Il faut être sacrément maso pour aimer le cinéma de Pialat. Maso comme pour aimer une femme, un homme, un père, une mère. Aimer à en crever et à ne pas en comprendre grand chose. Aimer à en recevoir des coups. Car chez Pialat les coups pleuvent. Physiques ou verbaux, peu importe du moment qu'ils semblent faire mal, qu'ils semblent autant cogner celui ou celle qui prend les coups que celui ou celle qui regarde la castagne en action. A nos amours déborde de ces coups, torgnoles monumentales, coups de pied et même crachats. Pratiquement tous portés envers Suzanne, jeune première prénommée Sandrine Bonnaire, qui découvre sous la caméra de Pialat les choses du sexe et des garçons qui vont avec, mais pas toujours de l'amour qui ne va pas toujours avec. Bonnaire, ce coup de foudre cinématographique qui déborde d'arrogance et d'incertitudes, entremêlées à chaque plan. Bonnaire, cet amour de Suzanne que son père – joué par Pialat lui-même - taquine sur la disparition de sa fossette gauche : « Avant tu en avais deux, elle est partie où l'autre ?/ Elle en avait marre, elle est partie elle aussi » réplique t-elle du tac-au-tac dans une scène d'une étonnante tendresse père-fille, du genre que vous vous repassez en boucle après l'avoir découvert. Une scène pleine de malice et douceur coincée entre deux insultes, égarées dans un psychodrame.
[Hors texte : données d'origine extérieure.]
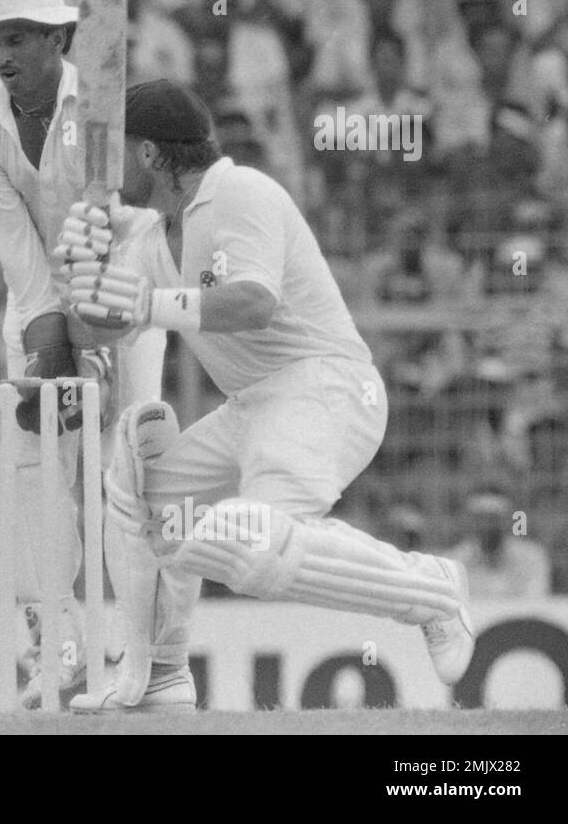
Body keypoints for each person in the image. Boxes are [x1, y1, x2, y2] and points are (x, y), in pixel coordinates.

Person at [58, 79, 475, 713]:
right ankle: (162, 672)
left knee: (249, 543)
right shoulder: (148, 235)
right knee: (145, 496)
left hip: (326, 387)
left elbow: (255, 301)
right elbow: (108, 326)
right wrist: (79, 282)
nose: (108, 174)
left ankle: (432, 589)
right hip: (251, 408)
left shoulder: (242, 192)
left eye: (117, 153)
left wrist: (150, 303)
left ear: (148, 153)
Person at [0, 0, 166, 708]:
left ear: (62, 38)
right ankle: (59, 633)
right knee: (27, 451)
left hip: (125, 295)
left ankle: (148, 658)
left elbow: (141, 220)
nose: (4, 57)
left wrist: (99, 329)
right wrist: (57, 345)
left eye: (19, 40)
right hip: (36, 298)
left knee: (130, 470)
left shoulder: (108, 107)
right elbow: (18, 253)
« - Le pouvoir de l'argent, n'est-ce pas mademoiselle Suzanne ? Tu es comme eux ?
- Non, mais...
- Mais en ce moment qui a raison, où tu es ?
- Bah je suis là, je suis avec personne, je suis avec moi-même c'est tout, mais je suis là quand même »
Contrairement à tout un pan du cinéma français, le cinéma de Pialat échappe à la mélancolie maladive, à la patine agréable et faussée du temps. Mais toi, devant lui tu n'échappes pas à la torgnole que tu mérites de temps en temps. Lui faire face c'est s'imposer un choix capital : l'aimer ou le détester. Comme cette histoire de Palme d'or des années plus tard qui déclencha un tollé, un pour ou un contre mais jamais un entre deux. Le cinéma de Pialat nous évoque la médiocrité des êtres, et principalement la nôtre à l'accepter ou à en être. Au cœur de ces résignés, il y a « la fossette et les ratiches » de la Bonnaire, pas tout à fait résignée, elle, plutôt cafardeuse et incertaine, perdue dans la confusion de ces désirs et de ceux des grands qui n'ont n'en plus, qui se sont résignés dans tous les angles possibles de la vie. Peut-être qu'un jour, elle choisira un camp, le camp de l'intégrité et de son vieux ours bougon et attachant de père. Après visionnage, Pialat nous donne envie d'en faire partie.